People Obsessed With Selfies Ruin Relationships

Selfie PeopleAre people who take “selfies” more likely to destroy their personal relationships?

A recent study done by two researchers at Florida State University found that people who are obsessed with taking selfies of themselves and sharing these personal photos on social networks like Facebook and Instagram are more likely to experience trouble in their personal relationships.

FSU researchers Jessica Ridgway and Russell Clayton discovered that “selfie people” reported having more conflict with their significant other than people who were not so selfie-obsessed.

Their findings suggest that when one person in a relationship has a habit of posting pictures of themselves on social media sites, the other person may feel intimidated or insecure about it. Furthermore, these negative feelings may lead the other person to frequently monitor their partner’s social media postings.

By regularly monitoring their partner’s selfie posts and social media activity, the other person will be subjecting themselves to all of the likes and comments their partner’s pictures receive from other people on social network sites. This type of excessive selfie posting on the part of one partner and excessive social media monitoring on the part of the other partner can end up creating divisions between the couple, including arguments, infidelity and, finally, broken relationships.

Although Ridgway and Clayton’s selfie study didn’t look directly at the effects of social media surveillance on relationships, other studies have shown that monitoring a partner’s social media profiles leads to distrust, animosity and poor relationship quality between romantic couples.

It is also possible to explain the relationship problems of “selfie posters” with the fact that these people tend to alienate their partner, since they tend to communicate less with their romantic partners and offer less emotional support to them.

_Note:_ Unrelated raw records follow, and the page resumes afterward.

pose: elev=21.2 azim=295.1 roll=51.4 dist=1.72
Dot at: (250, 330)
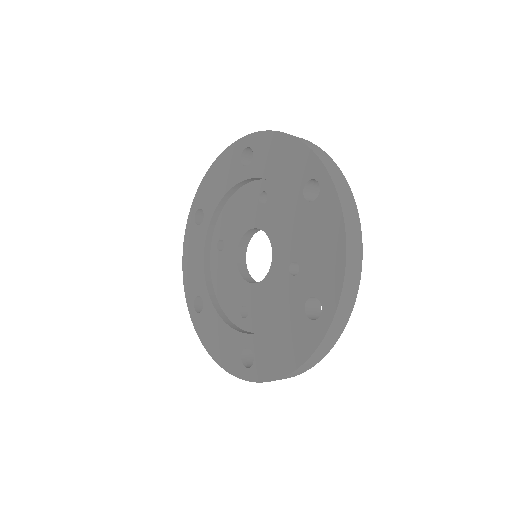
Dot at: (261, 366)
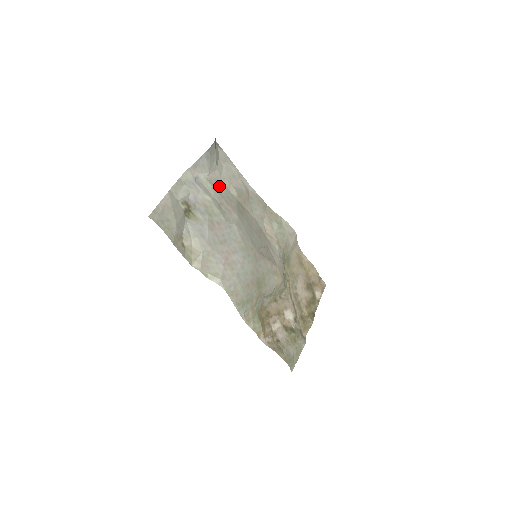
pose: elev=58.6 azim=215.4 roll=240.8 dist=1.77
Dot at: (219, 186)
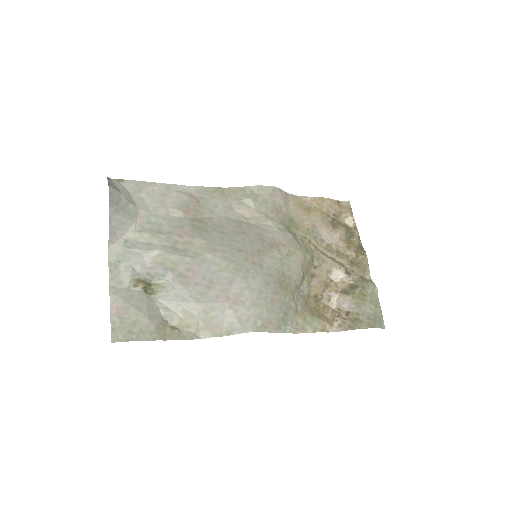
Dot at: (157, 224)
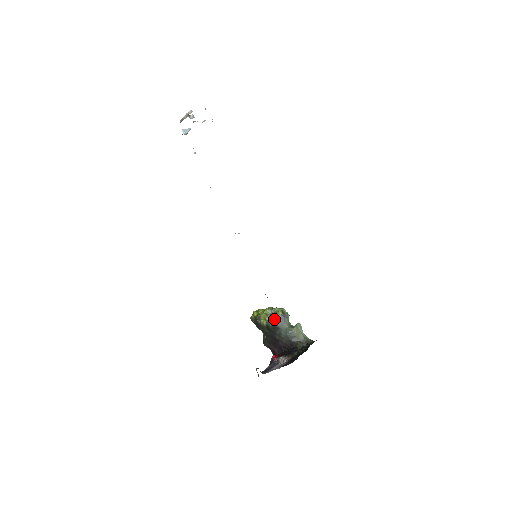
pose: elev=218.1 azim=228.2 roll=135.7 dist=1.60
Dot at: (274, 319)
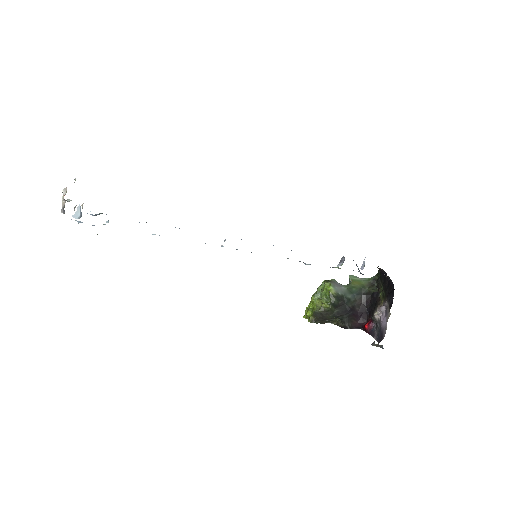
Dot at: (330, 292)
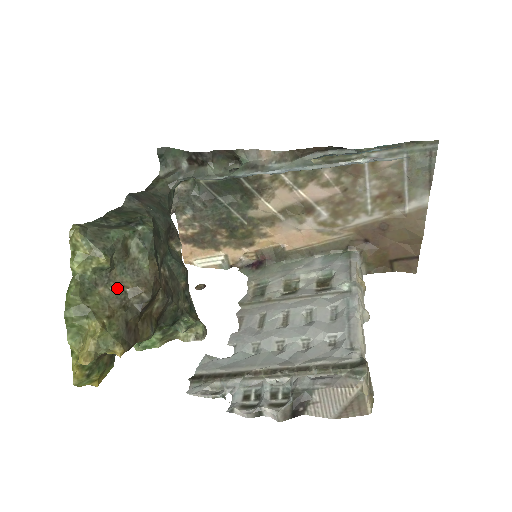
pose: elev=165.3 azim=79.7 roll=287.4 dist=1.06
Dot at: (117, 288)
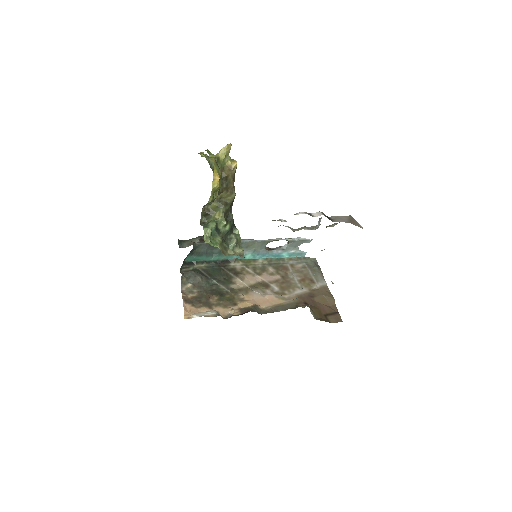
Dot at: occluded
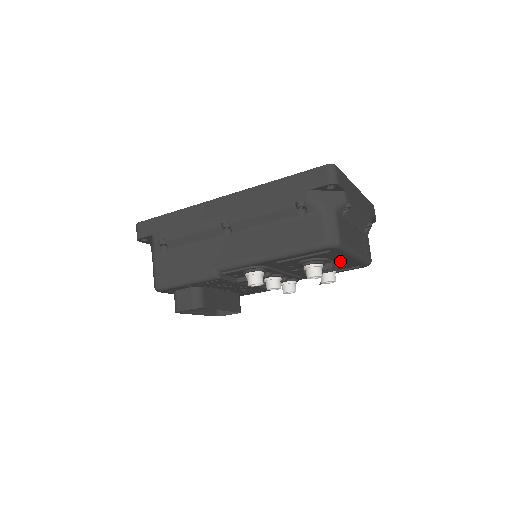
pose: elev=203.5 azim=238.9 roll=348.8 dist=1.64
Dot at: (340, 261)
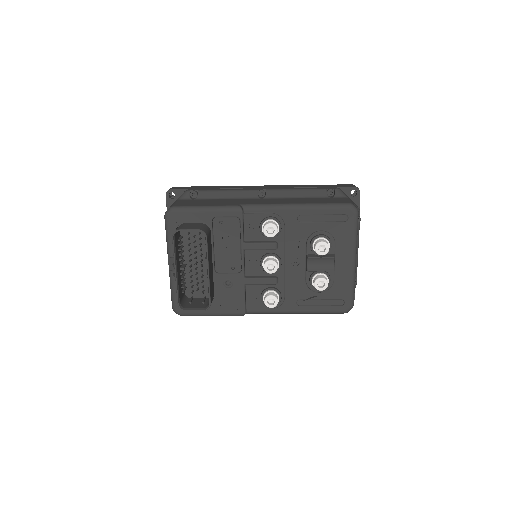
Dot at: (338, 265)
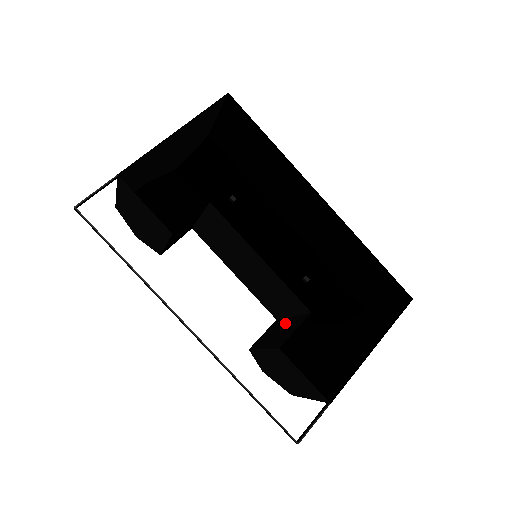
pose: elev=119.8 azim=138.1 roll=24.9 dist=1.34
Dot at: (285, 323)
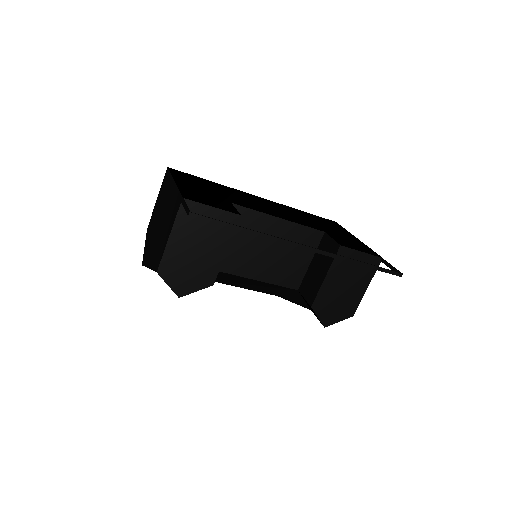
Dot at: (313, 266)
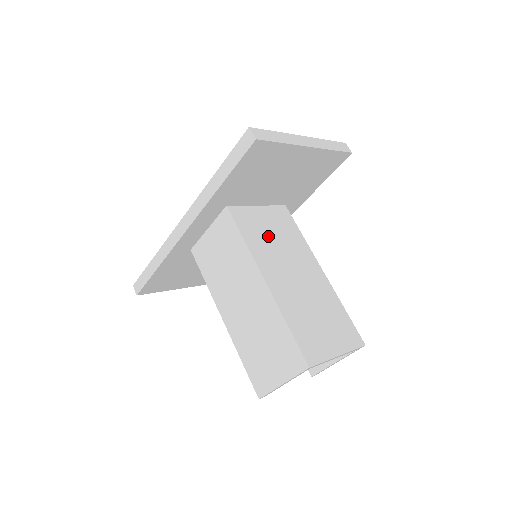
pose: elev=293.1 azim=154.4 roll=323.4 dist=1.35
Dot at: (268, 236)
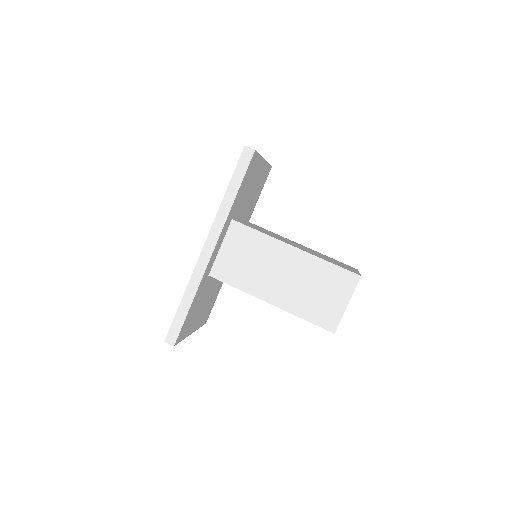
Dot at: (264, 231)
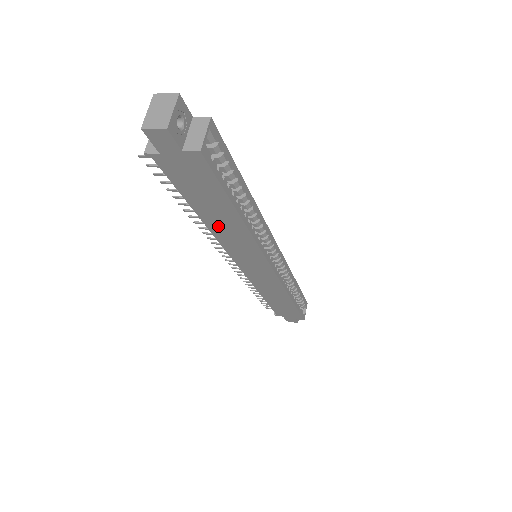
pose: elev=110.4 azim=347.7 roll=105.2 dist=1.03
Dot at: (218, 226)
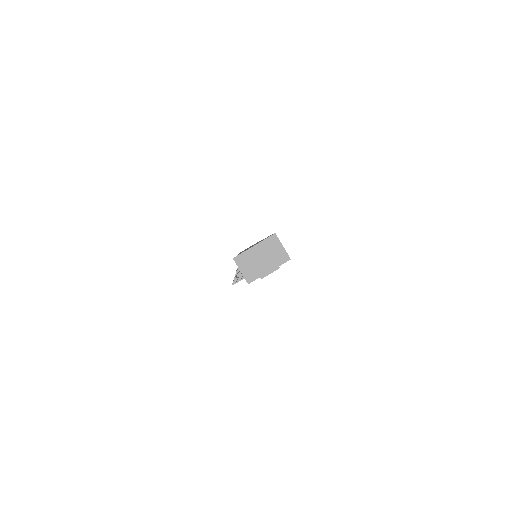
Dot at: occluded
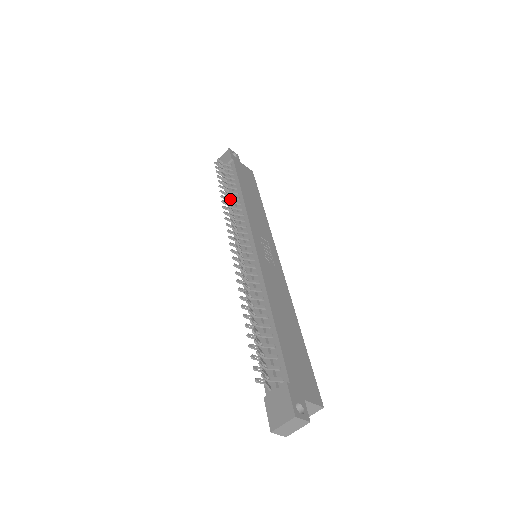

In addition, people may see narcissistic personality problems associated with people who are preoccupied with taking and sharing selfies publicly.

Other studies have shown that narcissistic people are more likely to be addicted to taking selfies and updating their social media profiles than people who lack this personality trait. In addition, narcissistic people tend to have more problems in one-on-one personal relationships.

Although narcissistic people are often viewed favorably by their partner at the beginning of a relationship, this image deteriorates over time as their large egos and problems with commitments become known.

Ridgway and Clayton’s research doesn’t prove that selfie posting itself causes relationship problems. It is possible that people who tirelessly post selfies online are narcissistic by nature and narcissistic people were known to have relationship problems long before the invention of portable cameras, selfies and social media.

The funny thing is that when Ridgway and Clayton’s study hit the news last week, a new online dating app called Blume, which matches people based on their selfies, was also announced.